February 20, 2014

Norman, Speak!

by Caroline Adderson
Illustrated by Qin Leng
Groundwood Books
32 pp.
Ages 4-7
Release April, 2014

It takes a big heart to adopt a stray at a shelter because he's been there the longest.  And the joy he exudes, wagging his whole rump, is so clear that the young boy and his parents are sure that they've made a good choice.  Norman is funny, he's friendly, and he's happy.  However, his lack of responsiveness to their commands have them thinking that, "He just wasn't very smart."

But an incident in the park reveals that smartness isn't what Norman lacks: it's English.  His language of understanding is Chinese!  Admirably, mom, dad and son sign up for Chinese classes at the local church.  Surprisingly, "We didn't feel very smart the next Saturday morning in the basement of the church.  Or the Saturday after that.  All the other kids were smart."

Fortunately, Norman loves them anyway.

With Norman, Speak!, award-winning author Caroline Adderson has expanded her repertoire from early readers (Very Serious Children, Scholastic Canada, 2007), middle-grade fiction (Middle of Nowhere, Groundwood, 2012), young adult fiction (Film Studies, Annick, 2010) and adult fiction (The Sky is Falling, Thomas Allen Publishers, 2010) into picture books and we're so glad she has.  Her versatility has provided her the skills to tell important stories in age-appropriate media.  And with Qin Leng's familiar colourful, but never bold, fountain brush and ink illustrations, the message of "smartness" not being equal to understanding is told without judgement or fear.

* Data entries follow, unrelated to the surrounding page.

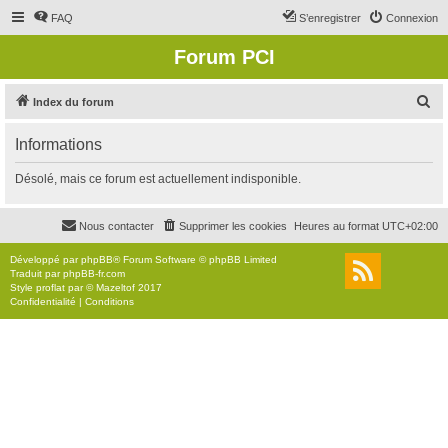
FAQ
S’enregistrer
Connexion
Forum PCI
R
Index du forum
e
Informations
c
h
Désolé, mais ce forum est actuellement indisponible.
e
r
Nous contacter
Supprimer les cookies
Heures au format
UTC+02:00
c
Développé par
phpBB
® Forum Software © phpBB Limited
h
Traduit par
phpBB-fr.com
Style
proflat
par ©
Mazeltof
2017
e
Confidentialité
|
Conditions
r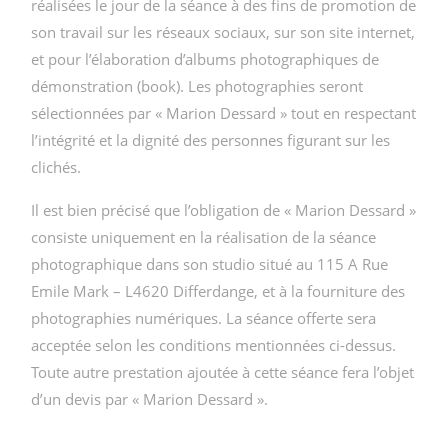
réalisées le jour de la séance à des fins de promotion de
son travail sur les réseaux sociaux, sur son site internet,
et pour l’élaboration d’albums photographiques de
démonstration (book). Les photographies seront
sélectionnées par « Marion Dessard » tout en respectant
l’intégrité et la dignité des personnes figurant sur les
clichés.
Il est bien précisé que l’obligation de « Marion Dessard »
consiste uniquement en la réalisation de la séance
photographique dans son studio situé au 115 A Rue
Emile Mark – L4620 Differdange, et à la fourniture des
photographies numériques. La séance offerte sera
acceptée selon les conditions mentionnées ci-dessus.
Toute autre prestation ajoutée à cette séance fera l’objet
d’un devis par « Marion Dessard ».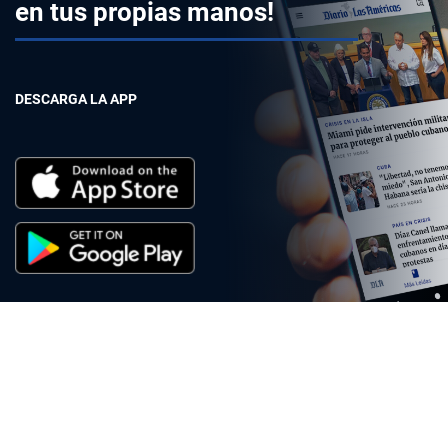
en tus propias manos!
DESCARGA LA APP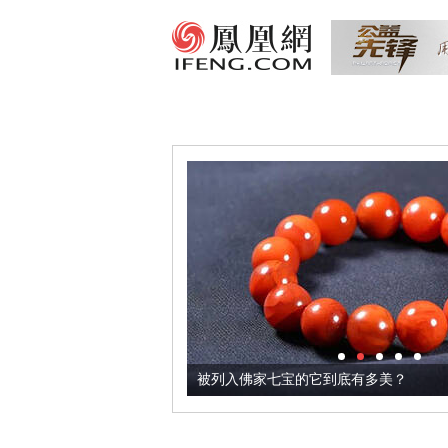
把它加到了牛轧糖里
被列入佛家七宝的它到底有多美？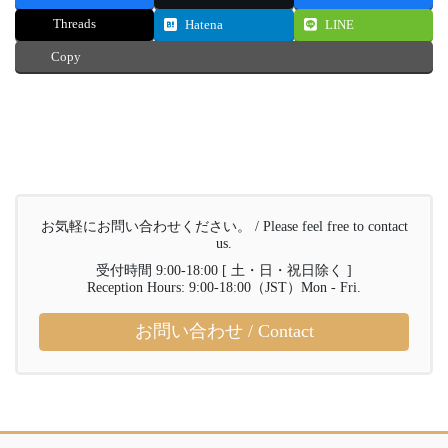
Threads
Hatena
LINE
Copy
お気軽にお問い合わせください。 / Please feel free to contact
us.
受付時間 9:00-18:00 [ 土・日・祝日除く ]
Reception Hours: 9:00-18:00（JST）Mon - Fri.
お問い合わせ / Contact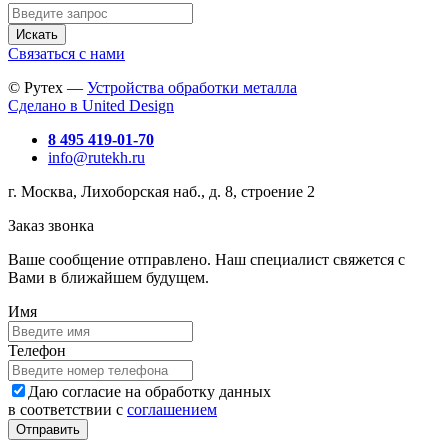
Искать
Связаться с нами
© Рутех —
Устройства обработки металла
Сделано в United Design
8 495 419-01-70
info@rutekh.ru
г. Москва, Лихоборская наб., д. 8, строение 2
Заказ звонка
Ваше сообщение отправлено. Наш специалист свяжется с
Вами в ближайшем будущем.
Имя
Телефон
Даю согласие на обработку данных
в соответствии с
соглашением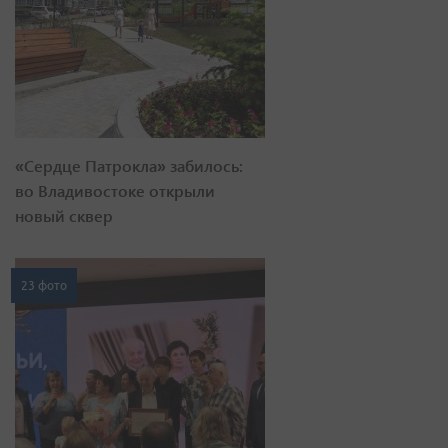
«Сердце Патрокла» забилось:
во Владивостоке открыли
новый сквер
23 фото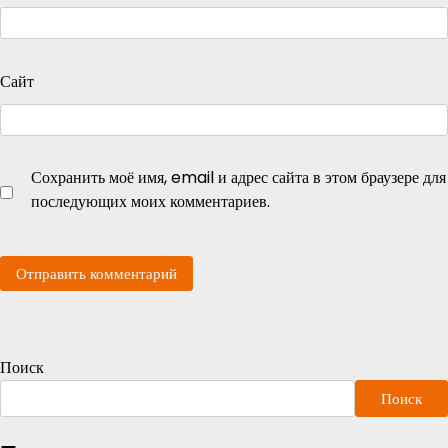
Сайт
Сохранить моё имя, email и адрес сайта в этом браузере для
последующих моих комментариев.
Поиск
Поиск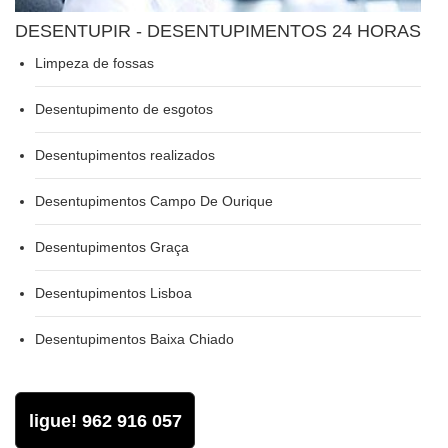
DESENTUPIR - DESENTUPIMENTOS 24 HORAS
Limpeza de fossas
Desentupimento de esgotos
Desentupimentos realizados
Desentupimentos Campo De Ourique
Desentupimentos Graça
Desentupimentos Lisboa
Desentupimentos Baixa Chiado
ligue! 962 916 057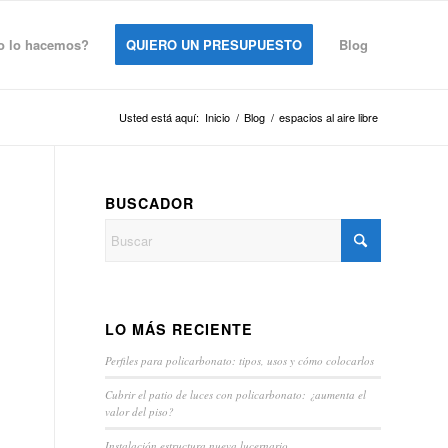
 lo hacemos?
QUIERO UN PRESUPUESTO
Blog
Usted está aquí:
Inicio
/
Blog
/
espacios al aire libre
BUSCADOR
LO MÁS RECIENTE
Perfiles para policarbonato: tipos, usos y cómo colocarlos
Cubrir el patio de luces con policarbonato: ¿aumenta el
valor del piso?
Instalación estructura nueva lucernario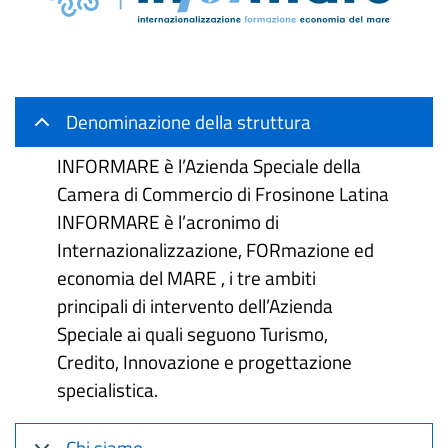
Denominazione della struttura
INFORMARE è l’Azienda Speciale della
Camera di Commercio di Frosinone Latina
INFORMARE è l’acronimo di
Internazionalizzazione, FORmazione ed
economia del MARE , i tre ambiti
principali di intervento dell’Azienda
Speciale ai quali seguono Turismo,
Credito, Innovazione e progettazione
specialistica.
Chi siamo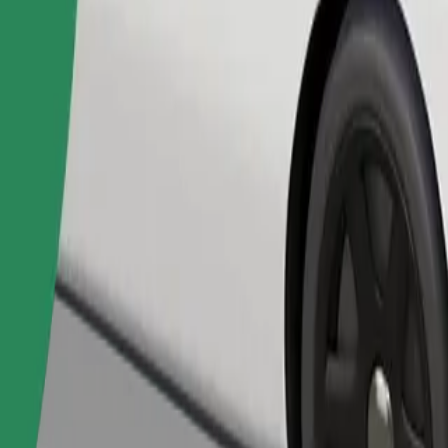
Pasūtīt braucienu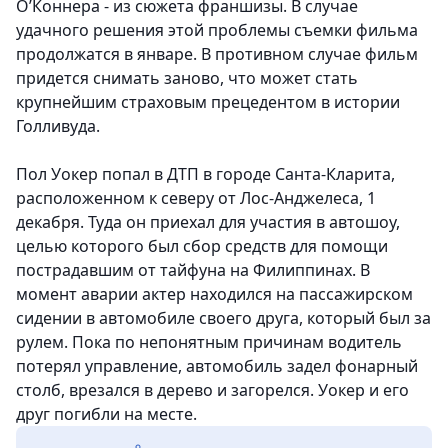
О’Коннера - из сюжета франшизы. В случае
удачного решения этой проблемы съемки фильма
продолжатся в январе. В противном случае фильм
придется снимать заново, что может стать
крупнейшим страховым прецедентом в истории
Голливуда.
Пол Уокер попал в ДТП в городе Санта-Кларита,
расположенном к северу от Лос-Анджелеса, 1
декабря. Туда он приехал для участия в автошоу,
целью которого был сбор средств для помощи
пострадавшим от тайфуна на Филиппинах. В
момент аварии актер находился на пассажирском
сидении в автомобиле своего друга, который был за
рулем. Пока по непонятным причинам водитель
потерял управление, автомобиль задел фонарный
столб, врезался в дерево и загорелся. Уокер и его
друг погибли на месте.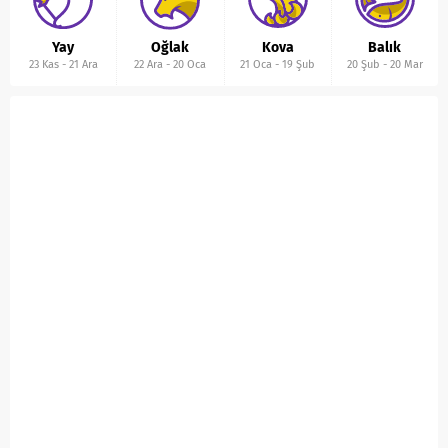
Yay
Oğlak
Kova
Balık
23 Kas
-
21 Ara
22 Ara
-
20 Oca
21 Oca
-
19 Şub
20 Şub
-
20 Mar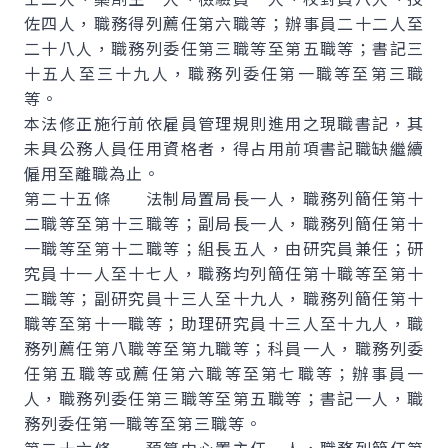
佐四人，職務得列薦任第六職等；辦事員二十二人至
二十八人，職務列委任第三職等至第五職等；書記三
十五人至三十九人，職務列委任第一職等至第三職
等。
本法修正施行前依雇員管理規則進用之現職書記，其
未具公務人員任用資格者，得占用前項書記職缺繼續
僱用至離職為止。
第二十五條 法制局置局長一人，職務列簡任第十
二職等至第十三職等；副局長一人，職務列簡任第十
一職等至第十二職等；組長五人，由研究員兼任；研
究員十一人至十七人，職務均列簡任第十職等至第十
二職等；副研究員十三人至十九人，職務列簡任第十
職等至第十一職等；助理研究員十三人至十九人，職
務列薦任第八職等至第九職等；科員一人，職務列委
任第五職等或薦任第六職等至第七職等；辦事員一
人，職務列委任第三職等至第五職等；書記一人，職
務列委任第一職等至第三職等。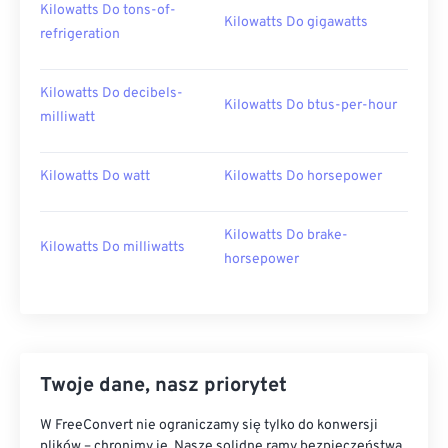
Kilowatts Do tons-of-
Kilowatts Do gigawatts
refrigeration
Kilowatts Do decibels-
Kilowatts Do btus-per-hour
milliwatt
Kilowatts Do watt
Kilowatts Do horsepower
Kilowatts Do brake-
Kilowatts Do milliwatts
horsepower
Twoje dane, nasz priorytet
W FreeConvert nie ograniczamy się tylko do konwersji
plików – chronimy je. Nasze solidne ramy bezpieczeństwa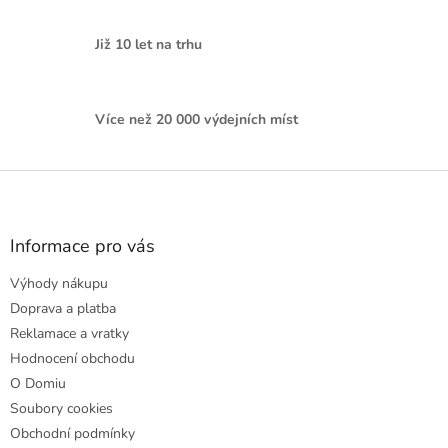
Již 10 let na trhu
Více než 20 000 výdejních míst
Z
á
p
a
Informace pro vás
t
Výhody nákupu
í
Doprava a platba
Reklamace a vratky
Hodnocení obchodu
O Domiu
Soubory cookies
Obchodní podmínky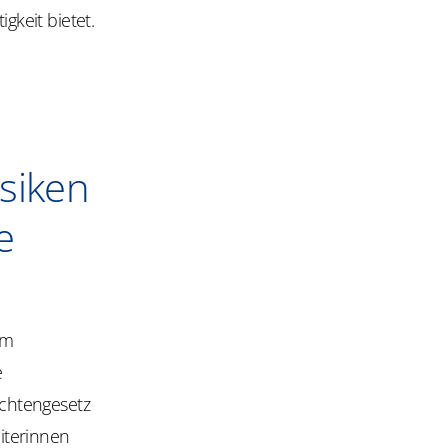
gkeit bietet.
siken
e
um
e
ichtengesetz
iterinnen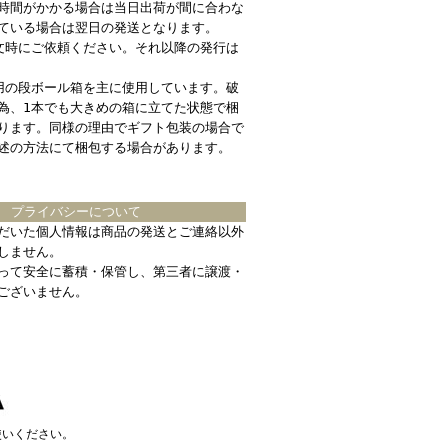
時間がかかる場合は当日出荷が間に合わな
ている場合は翌日の発送となります。
文時にご依頼ください。それ以降の発行は
用の段ボール箱を主に使用しています。破
為、1本でも大きめの箱に立てた状態で梱
ります。同様の理由でギフト包装の場合で
述の方法にて梱包する場合があります。
プライバシーについて
だいた個人情報は商品の発送とご連絡以外
しません。
って安全に蓄積・保管し、第三者に譲渡・
ございません。
使いください。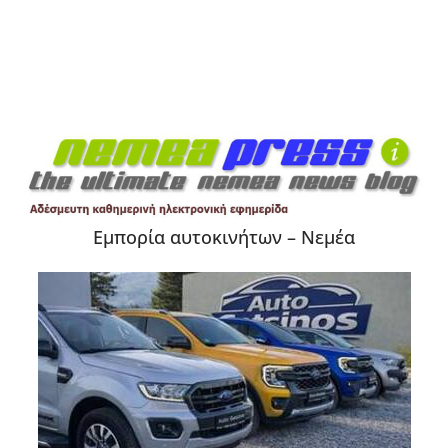
Εμπορία αυτοκινήτων – Νεμέα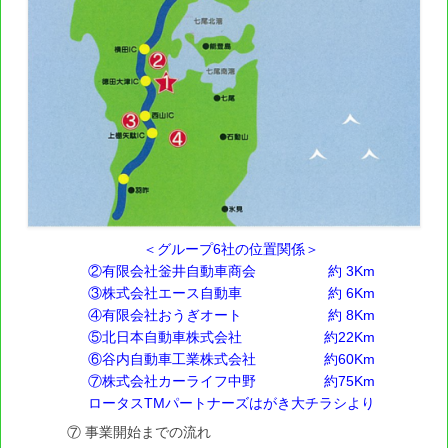
共済・クレジット
「てんけん安心見舞金」制度
特定退職金共済
中央会バリュー倶楽部
（株）日本トリム社製「電解水素水整水器」
自動車整備事業
＜グループ6社の位置関係＞
成功事例
②有限会社釡井自動車商会
約 3Km
③株式会社エース自動車
約 6Km
大阪整振 八尾柏原地区会 活性化好事例(市民参
④有限会社おうぎオート
約 8Km
加型の音楽イベント及びクリスマスジャズコンサー
トの開催)
⑤北日本自動車株式会社
約22Km
⑥谷内自動車工業株式会社
約60Km
株式会社片山モータース 大感謝祭
⑦株式会社カーライフ中野
約75Km
ロータスTMパートナーズはがき大チラシより
岡山県自動車整備商工組合青年部
⑦ 事業開始までの流れ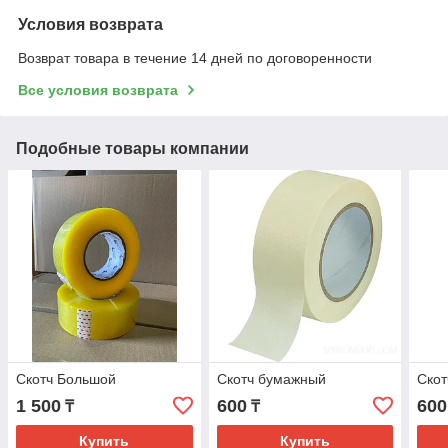
Условия возврата
Возврат товара в течение 14 дней по договоренности
Все условия возврата
Подобные товары компании
Скотч Большой
Скотч бумажный
Скот
1 500
600
600
₸
₸
Купить
Купить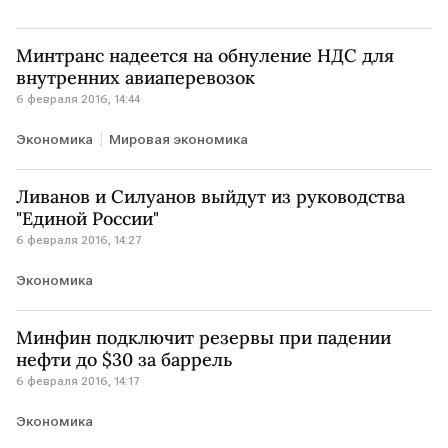
Минтранс надеется на обнуление НДС для
внутренних авиаперевозок
6 февраля 2016, 14:44
Экономика
Мировая экономика
Ливанов и Силуанов выйдут из руководства
"Единой России"
6 февраля 2016, 14:27
Экономика
Минфин подключит резервы при падении
нефти до $30 за баррель
6 февраля 2016, 14:17
Экономика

This message is an important one for children to learn, especially if they perceive that they themselves are not regarded as smart.  This would be especially hard to deal with if that impression is given by a parent or teacher or other respected individual.  Too often, we misjudge and attribute lack of comprehension to lack of intelligence.  Wrong!  Caroline Adderson brings this revelation to Norman's people slowly but they get it in the end. They may have been quick to judge Norman but they learn soon enough that understanding has nothing to do with "smarts" but rather familiarity and regular opportunities for practice. Thankfully Norman doesn't hold their lack of Chinese against them.  Ultimately they are a perfect match, like Caroline Adderson's text and Qin Leng's illustrations, but one based in acceptance, not achievement.